MASSACHUSETTS--Nonresidents are allowed to bring personally-owned handguns into the Commonwealth for competition, exhibition or hunting. If the handgun is for hunting, a valid hunting license must be procured. Furthermore, *the handgun owner must have a valid carry permit from another state and that state`s permit requirements must be as stringent as those of Massachusetts.* A person who does not meet these requirements must obtain a temporary handgun permit from the Dept. of Public Safety, 1010 Commonwealth Ave., Boston, MA 02215.
*A nonresident may transport rifles and shotguns into or through Massachusetts if the guns are unloaded, cased, and locked in the trunk of a vehicle.*

shizamm!


----------



## pba05001 (Sep 10, 2008)

Technically, you do have FOPA protecting you for your trip.


----------



## frapmpd24 (Sep 3, 2004)

:dito:

In the interest of time when you call the Firearms Records Bureau, and because your sure to get some secretary or "customer service agent" who is texting or wasting time on Facebook, I would have all the pertinant information in front of you to get the answer as quick as possible. (i.e. type of LTC you have, state of issue, ...) Nothing like being on hold with a government agency after being told, "hold on a minute."
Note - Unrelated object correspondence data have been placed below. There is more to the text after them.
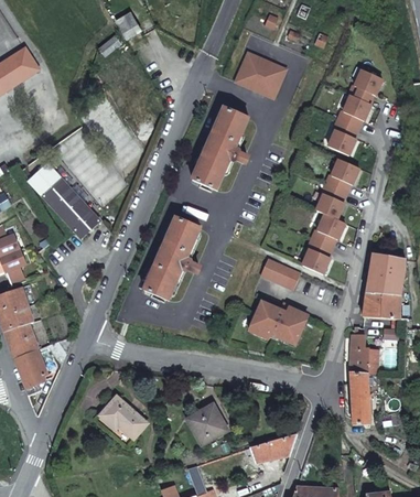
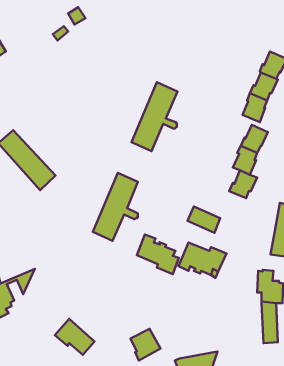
building: [234,53,286,99] -> none
building: [302,239,332,274] -> none
building: none -> [137,235,179,274]

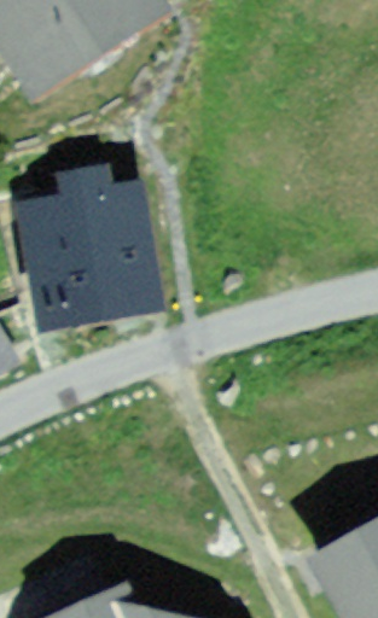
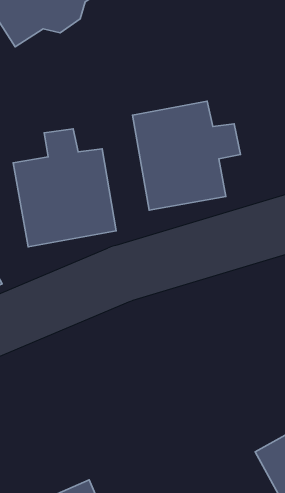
building: none -> [132,101,241,210]

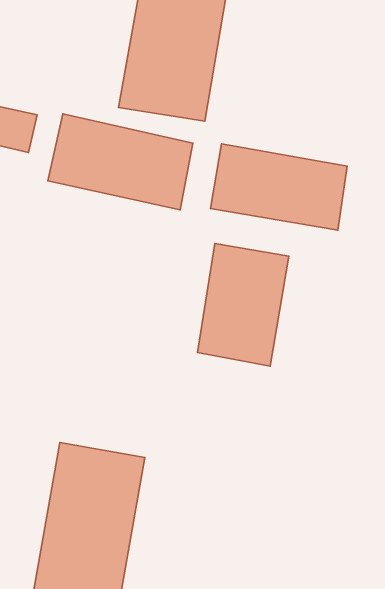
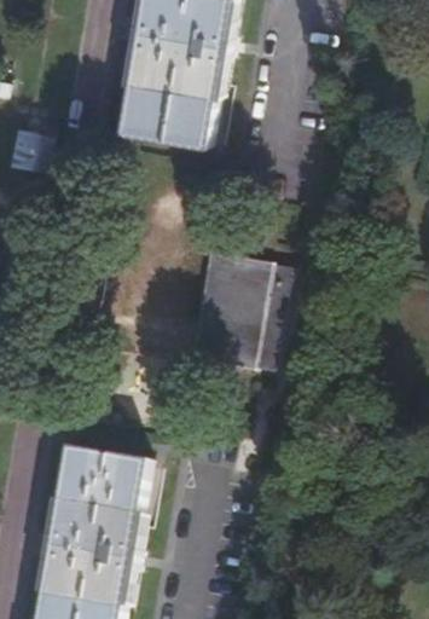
building: [48,114,193,210] -> none
building: [210,144,347,230] -> none

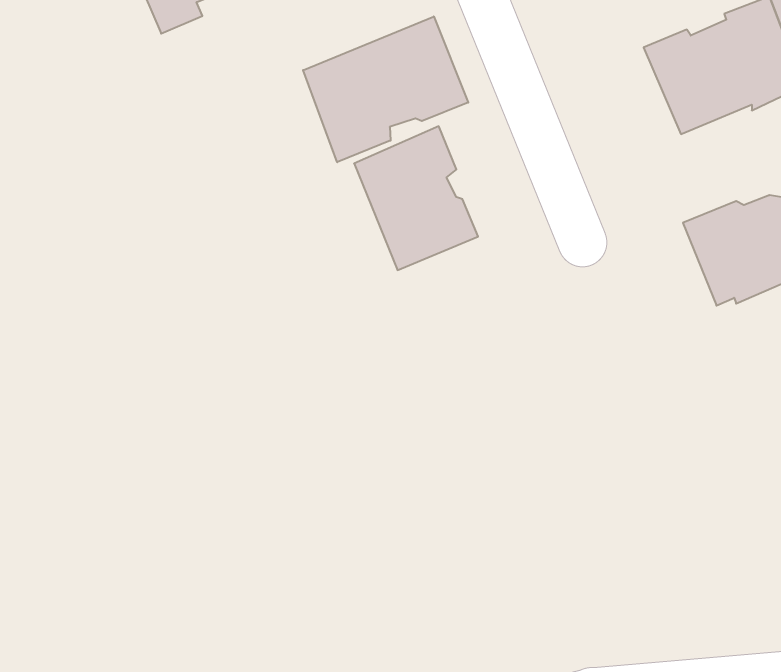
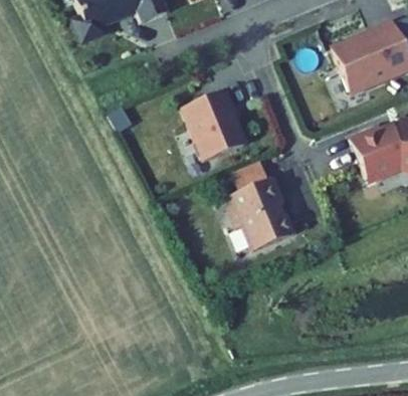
building: [303,16,468,162] -> none
building: none -> [227,175,294,249]

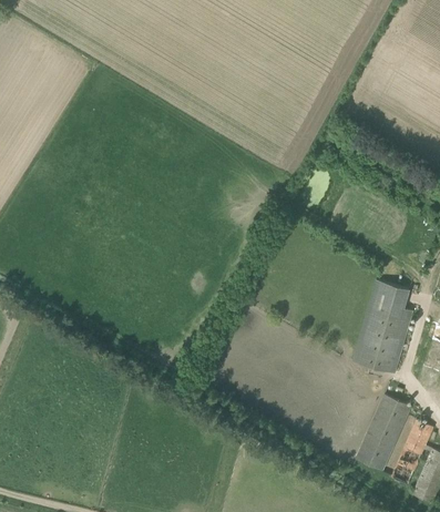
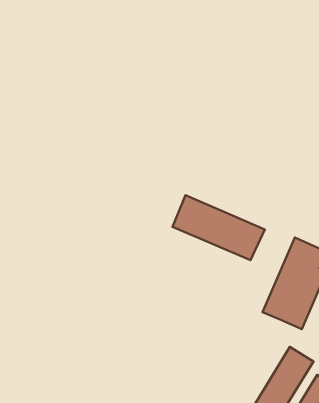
building: none -> [172,195,265,260]

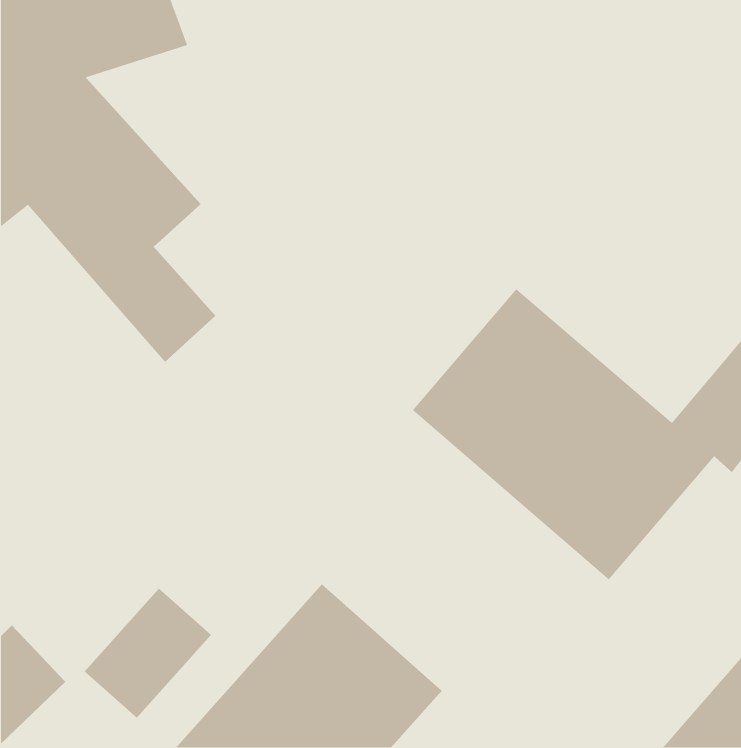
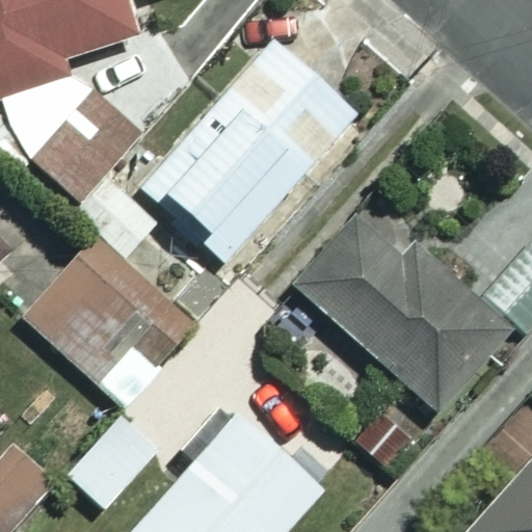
building: none -> [147,41,356,257]
building: none -> [21,237,195,411]

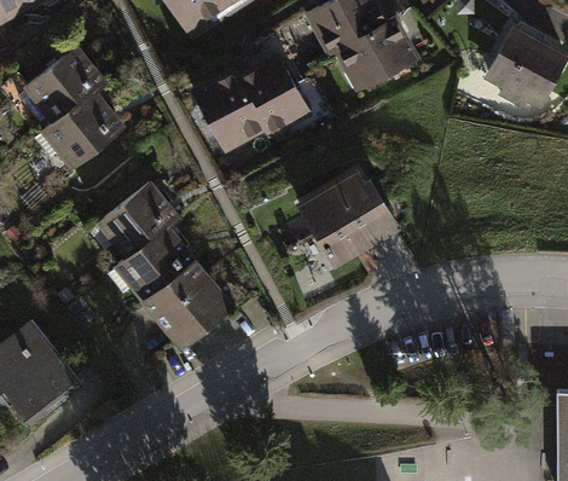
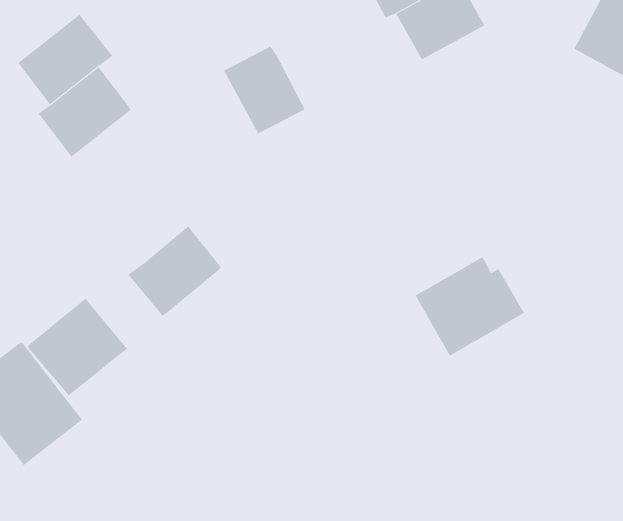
building: [243,63,311,137] -> none
building: [301,175,393,259] -> [415,256,525,356]
building: [103,185,178,257] -> none
building: [145,263,230,346] -> [26,298,128,396]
In any case there is a cool thing that has been around that those guys called the "Framers" came up with:

"The Full Faith and Credit Clause" Article IV, Section 1, of the U.S. Constitution - Various states must recognize *legislative acts*, public records, and judicial decisions of the other states within the United States. It states that "Full Faith and Credit shall be given in each State to the *public Acts*, Records, and judicial Proceedings of every other State."

Example: Restraining orders from other states are enforcable in Massachusetts and other states under the Full Faith and credit clause. Similarly, as long as your licensed in another state for that firearm, it shouldn't be a problem. But, as stated before, check above.


----------